By now juice was beginning to drip from the tiny press. From the chest Mme. Zilfa extracted a low, shimmering, orbicular cup of pale yellow porcelain. She set it under the press, and the small gleaming purple drops trickled into it. As the cup grew full, the little workers stiffened into the immobility of wood. Madame Zilfa picked them up carefully and put them back in their box again.

The cup was full to the brim. Mme. Zilfa blew on it three times and raised it to her lips. Jamieson, in his anxiety to see everything, shifted his position. The heel of his hand came down on the thumbtack. Involuntarily he yelped. And Madame Zilfa raised her eyes and looked directly into his.

The next thing Jamieson knew, he was standing in front of the sorceress, having left his room behind him in a rush. He rather thought he had left his body, too, for though it was a warm evening he was feeling most distressfully cold. For a space Madame Zilfa looked at him and meditated, smiling unpleasantly, while Jamieson wriggled around on her gaze like a caterpillar on a pin.

"Now, by Isis and Osiris and Anubis, the conductor of the dead!" the sorceress said. "By Set the ill-minded and hawk-headed Horus! By the Weigher of Hearts and the Guardian of the Gates!" And she went on for quite a time invoking various heathen deities whom poor old Jamieson had never heard of before. "So you, you little squirt with the potbelly, you were watching me the whole time I performed the lunar oblation, were you? Fah! I like your nerve!" And having apparently arrived at the end of her invective, she tapped her teeth and looked at him.

Jamieson painfully felt his disembodied condition. Even if he had been able to think of anything to say in his defense, he lacked a throat to say it with. But even in this dreadful moment he could not help observing that Madame Zilfa's neck was dirty and that her lipstick had been patchily applied.

"For your curiosity alone you deserve to be punished," the enchantress said. "But when I think that you have spoiled the charm for who knows how many tens of years, when I consider that your profane gaze has sucked the virtue from my puppets of basuto wood, and rendered the juice of my moon grapes no more potent as an elixir than so much wine vinegar, then—"

And Mme. Zilfa gnashed her teeth at him.

"We must try to suit the punishment to the crime," she said at last. "Do you, then, hunt basuto wood and moon grape cuttings for me. I anticipate it will take you quite a time, but do not let that worry you. You have all eternity before you. On your way, then, on your way!" And with a rush and a thump, Jamieson was back inside his body again.

Since then, gentlemen, (the man in the armchair stretched out his legs and sighed) poor old Jamieson has been pretty much on the go. He's been twice to Africa, hunting basuto wood, and once to the Mountains of the Moon, after the moon grapes. The second time in Africa he had filarial fever and thought he was going to die, but he didn't.
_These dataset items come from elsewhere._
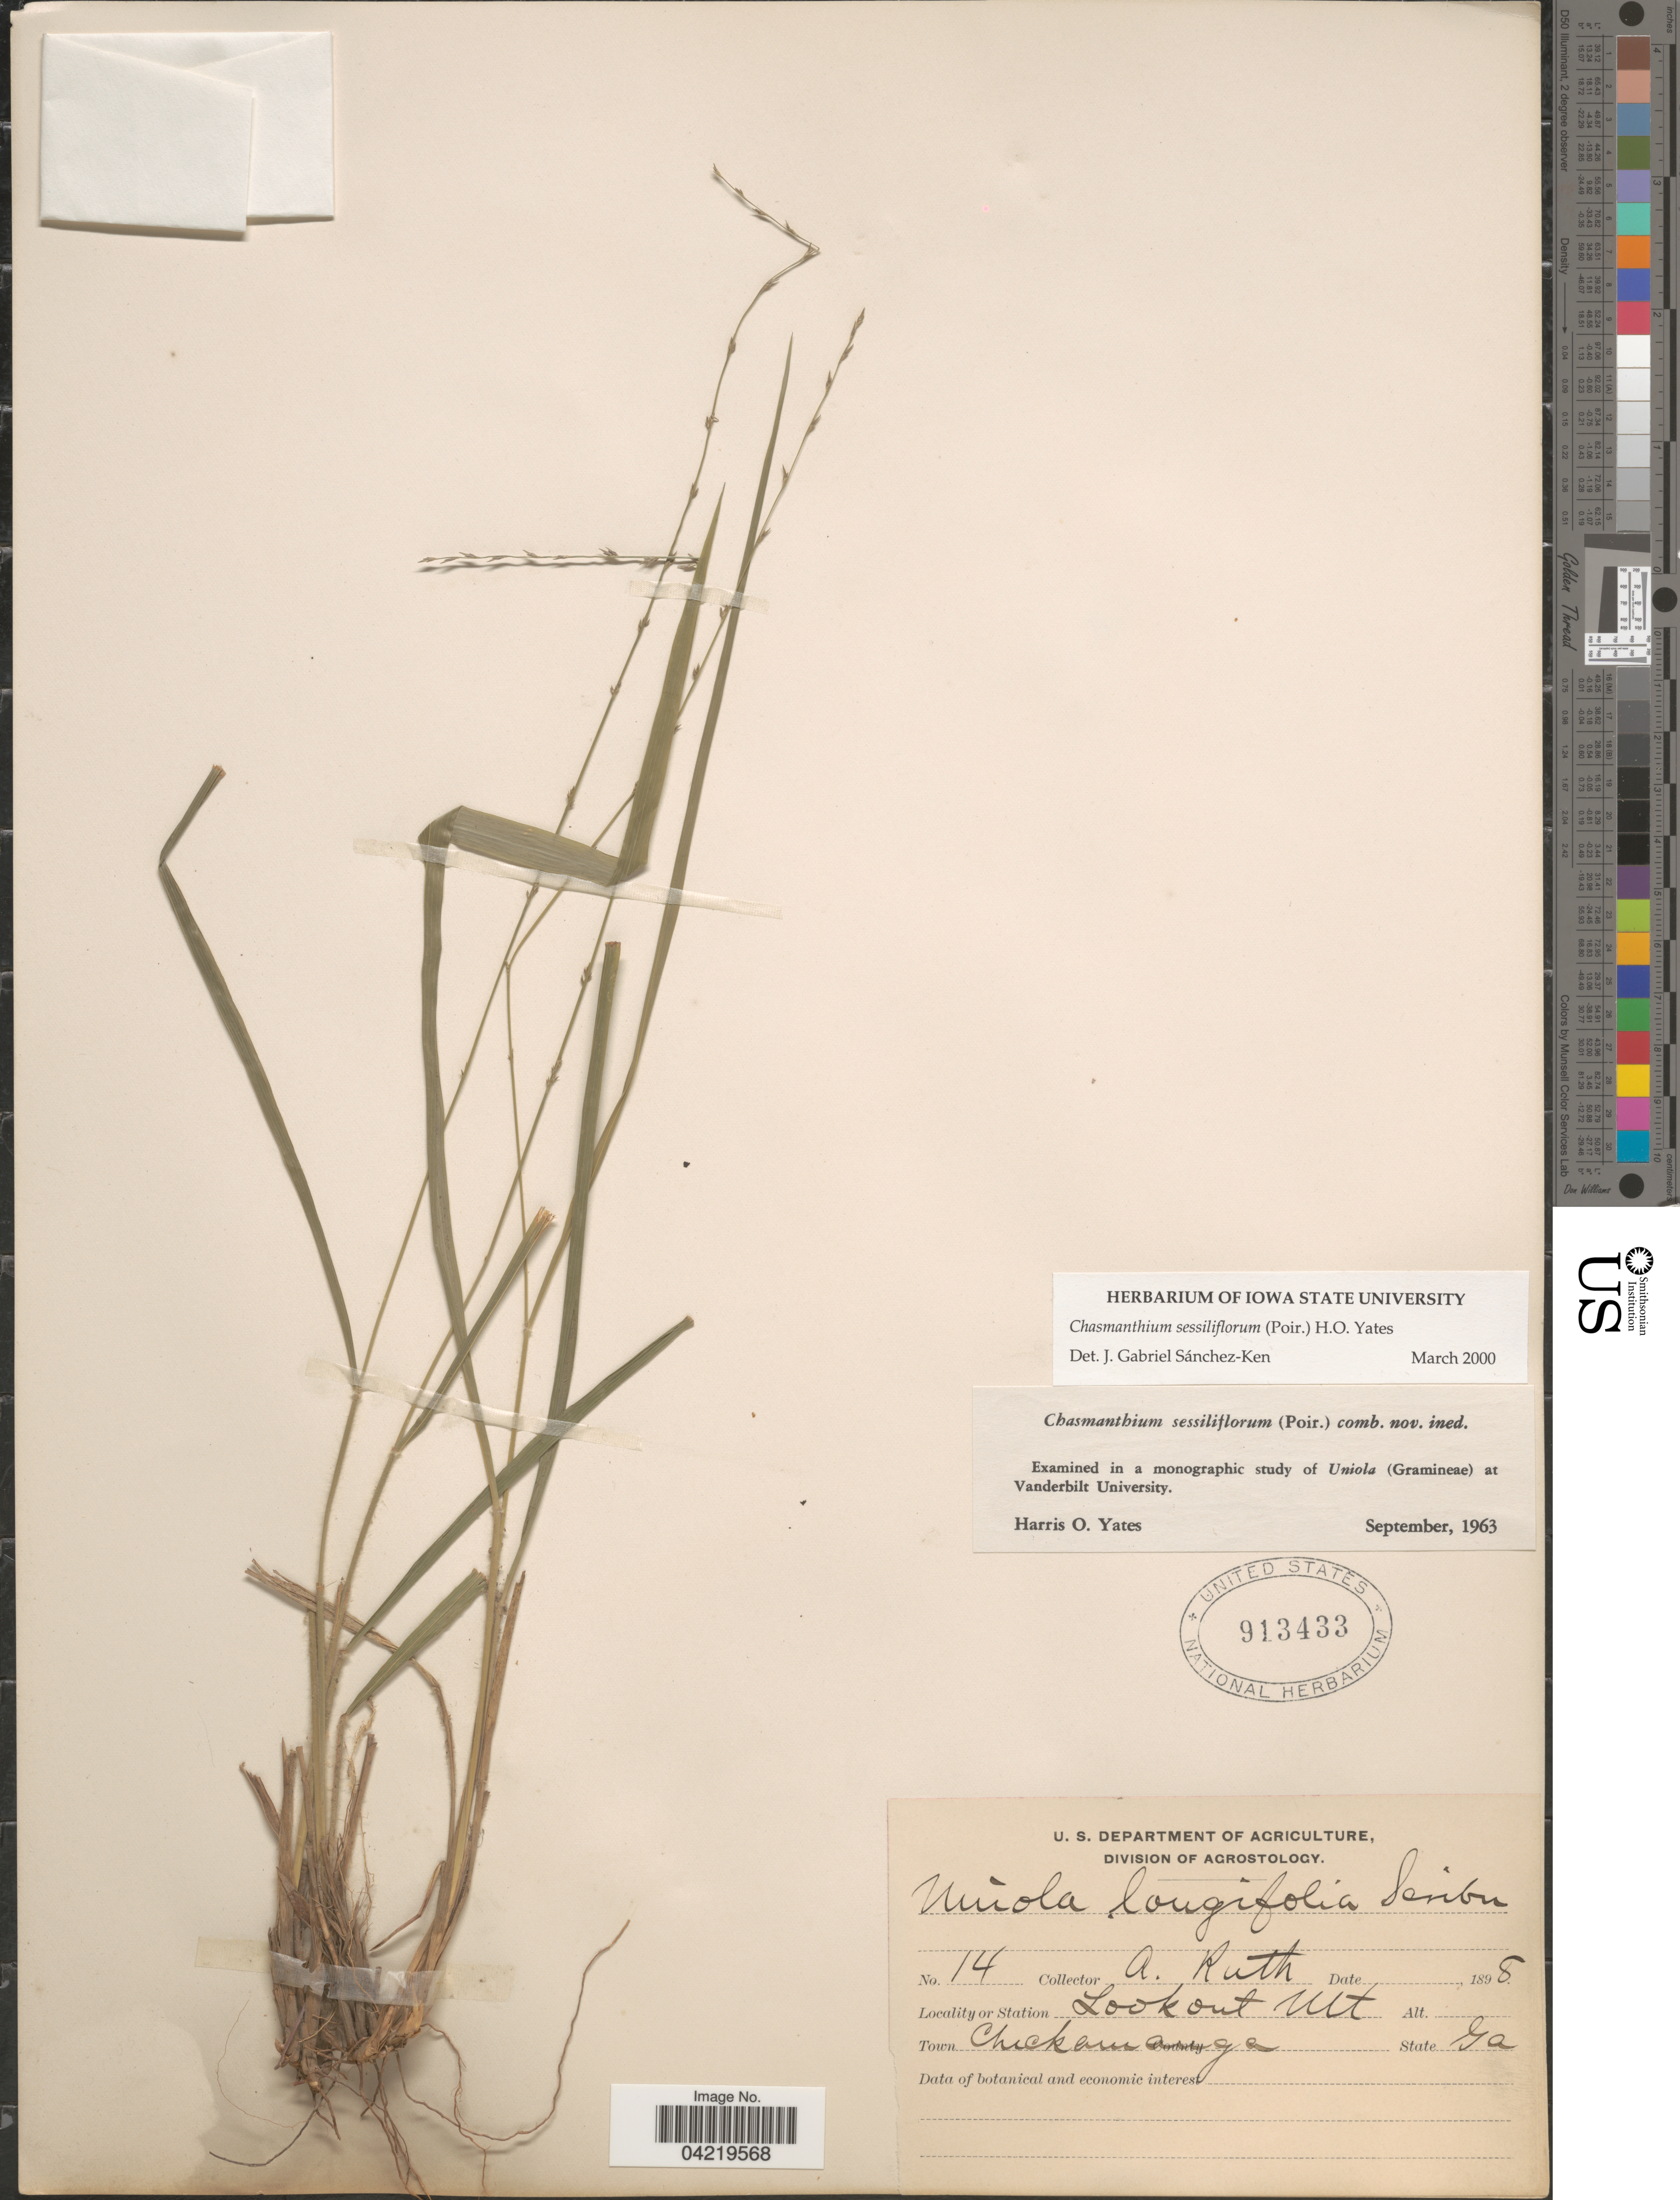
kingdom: Plantae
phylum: Tracheophyta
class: Liliopsida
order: Poales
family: Poaceae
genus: Chasmanthium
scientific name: Chasmanthium laxum subsp. sessiliflorum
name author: (L.) H.O. Yates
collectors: A. Ruth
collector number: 14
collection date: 1898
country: United States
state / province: Georgia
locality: Lookout Mt. Town Chickamanga.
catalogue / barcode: US 913433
That's the funny thing about Jamieson—there's always money in his pockets, and he can't seem to die. When he was in South America a bushmaster stung him and his hand rotted and then his whole side. It hurt so much he asked the people with him to kill him, but they were frightened and ran away, and after a while he got over it.

He always gets over it.

Once he was down in a submarine, hunting the moon grapes, and something went wrong with the pumps. Everyone else drowned, but poor old Jamieson went floating up to the top and stayed there for days. His tongue swelled up with thirst, and he wanted to die that time too, but he couldn't, and after a while a ship picked him up.

His only chance, he thinks, is that some time they'll develop a rocket ship that will go to the moon. If there are moon grapes anywhere, they'll be on the moon, don't you think so, gentlemen? Of course that would leave him still hunting the basuto wood.

By the way, none of you know anything about basuto wood, do you? Or moon grapes? I thought not.

You don't know how tired I get of hunting them.